8 días
Dos mil cien kilómetros. Al límite de velocidad, por la ruta más directa y con Sam y Steve turnándose al volante, calcularon que tardarían unas veintidós horas.
Atravesaban las llanuras que se extienden tras Cleveland, que se alejaba en el retrovisor. Por delante esperaban Chicago, luego el resto del estado de Illinois y toda Iowa. Si todo iba bien, llegarían antes del amanecer.
En el asiento trasero, Alex descansaba los pies sobre una de las bolsas con armas. Si las cosas no iban bien, si los paraban por el camino, echarían al aire unos cuantos cartuchos de I-80, eso era seguro.
«Siguiente parada, Nebraska. Nadie nos lo impedirá».
Jessie se despertó.
—¿Tienes hambre? —preguntó él.
—Un poco.
Alex le acercó una bolsa con sándwiches y fruta y Jessie cogió un plátano.
—¿Estás emocionada? —le preguntó Alex.
Ella asintió, pero agregó:
—Estoy un poco asustada.
—Todas las aventuras dan un poco de miedo.
—No me dejes, por favor. No quiero quedarme sola.
—No te dejaré nunca.
Rising City, Nebraska. Población: casi cuatrocientas personas. Aún faltaban un par de horas para que amaneciese cuando rodearon por el sur el pequeño pueblo, sin siquiera saber que habían llegado. Flanqueaba la carretera estatal la negrura de los campos de maíz, que no se sembrarían hasta dentro de más de un mes.
Steve daba indicaciones.
—Creo que casi hemos llegado —dijo—. Estamos a cuatro o cinco kilómetros.
Habían conducido por una carretera solitaria durante casi una hora. Sam, con los ojos ya secos, bizqueó ante unos molestos faros que aparecieron en su retrovisor.
—Adelántame ya, vamos —se quejó, reduciendo un poco.
El coche que los seguía también redujo.
Steve miró hacia atrás.
—No me gusta esto —le dijo a Alex.

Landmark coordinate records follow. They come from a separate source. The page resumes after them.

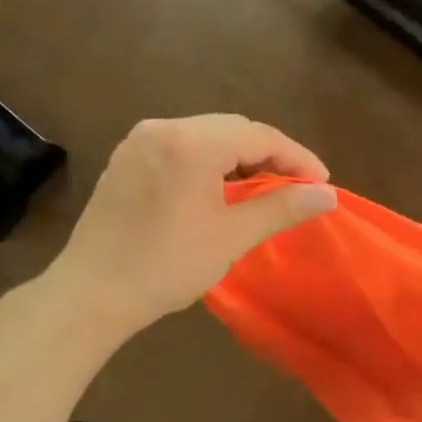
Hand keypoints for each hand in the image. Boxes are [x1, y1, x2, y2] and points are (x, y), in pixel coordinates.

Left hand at [45, 115, 336, 337]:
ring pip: (206, 136)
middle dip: (271, 155)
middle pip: (233, 129)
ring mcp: (139, 141)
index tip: (323, 184)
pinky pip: (181, 148)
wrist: (93, 293)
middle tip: (298, 187)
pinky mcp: (127, 160)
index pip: (259, 136)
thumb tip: (328, 194)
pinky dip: (210, 162)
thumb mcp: (232, 236)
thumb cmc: (168, 265)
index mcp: (191, 143)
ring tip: (265, 189)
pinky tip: (222, 189)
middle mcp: (163, 128)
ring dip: (241, 158)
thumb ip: (282, 208)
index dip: (297, 158)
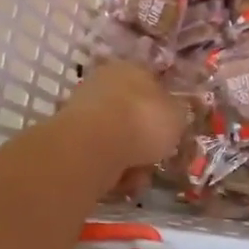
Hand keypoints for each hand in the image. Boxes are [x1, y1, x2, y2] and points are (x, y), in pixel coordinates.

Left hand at [60, 60, 187, 175]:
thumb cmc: (143, 121)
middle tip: (158, 155)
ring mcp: (84, 110)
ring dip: (130, 157)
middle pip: (132, 113)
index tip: (173, 129)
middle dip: (145, 138)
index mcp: (132, 68)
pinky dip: (112, 169)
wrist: (94, 147)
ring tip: (140, 174)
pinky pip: (101, 156)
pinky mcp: (69, 139)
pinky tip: (121, 180)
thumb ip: (179, 113)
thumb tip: (176, 114)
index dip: (165, 107)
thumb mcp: (178, 115)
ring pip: (117, 138)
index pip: (152, 83)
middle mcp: (105, 83)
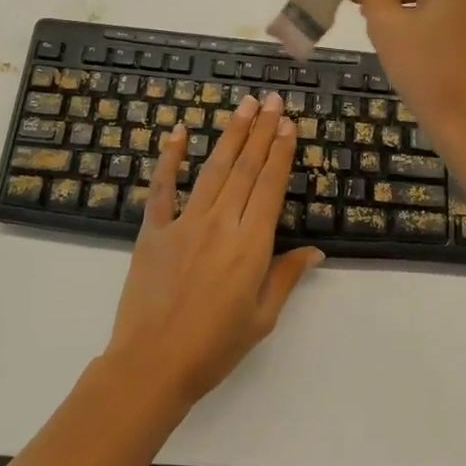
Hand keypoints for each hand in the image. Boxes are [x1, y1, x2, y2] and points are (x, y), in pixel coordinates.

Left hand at [104, 92, 323, 411]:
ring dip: (230, 135)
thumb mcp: (261, 318)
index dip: (280, 153)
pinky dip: (169, 159)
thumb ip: (285, 278)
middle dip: (260, 131)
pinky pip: (162, 188)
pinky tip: (177, 133)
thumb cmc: (214, 348)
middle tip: (271, 100)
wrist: (151, 365)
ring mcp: (184, 223)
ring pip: (212, 170)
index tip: (287, 124)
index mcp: (250, 246)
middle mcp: (220, 224)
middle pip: (244, 169)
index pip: (269, 187)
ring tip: (243, 106)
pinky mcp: (154, 230)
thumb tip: (315, 251)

Detrás comenzaron a agolparse hasta media docena de vehículos.
Alex abrió la cremallera de la bolsa y comenzó a repartir armas. Él se quedó con una maltratada pistola ametralladora TEC-9.
—Con lo cerca que estábamos… —dijo con abatimiento—. Es una pena.
—Si es la policía o el FBI, vienen en coche de incógnito —comentó Sam—. No lleva luces de ningún tipo.
—Creo que esa es nuestra salida —anunció Steve—. ¿Entramos o pasamos de largo?
—Entra —ordenó Alex—. Así descubriremos si nos están siguiendo.
Sam puso el intermitente y giró lentamente hacia la derecha justo en un buzón marcado con el apellido Bolz. Era un camino de grava al fondo del cual se levantaba una casa amarilla con las luces encendidas. Alrededor, se vislumbraban entre la oscuridad unos cuantos graneros. Más allá, la nada de los campos.
—Mierda —exclamó Sam—. El coche está girando también.
Alex quitó el seguro del arma.
—Yo no he disparado un arma en mi vida —se excusó consternado—. Ojalá estuviera aquí Joe.
Frente a la granja había un anchurón circular lleno de coches. En el porche esperaban unas cuantas personas bien abrigadas por el helor del alba. Un hombre de mediana edad saludó con el brazo y corrió hacia ellos.
—¡Seguro que es él! ¡Seguro que es Alex! ¡Eh, Alex! ¡Soy Erik! ¡Erik Bolz!
Sam frenó y Steve saltó del asiento del pasajero empuñando la pistola semiautomática.
—¡Nos sigue un coche! —le gritó Steve a Erik.
—¡No! —replicó Erik—. ¡Ese jeep que os sigue es un amigo mío, Ken Donovan! Y tras él viene Gus French. Han venido a conoceros.
—¿Cómo sabían que llegábamos? —preguntó Steve.
—Se lo he comentado a un par de conocidos —respondió Erik—. Pero no te preocupes. Todos toman Apoteosis. Todos están con nosotros. Dile a Alex Weller que puede salir. Aquí estará seguro. Estaréis todos seguros.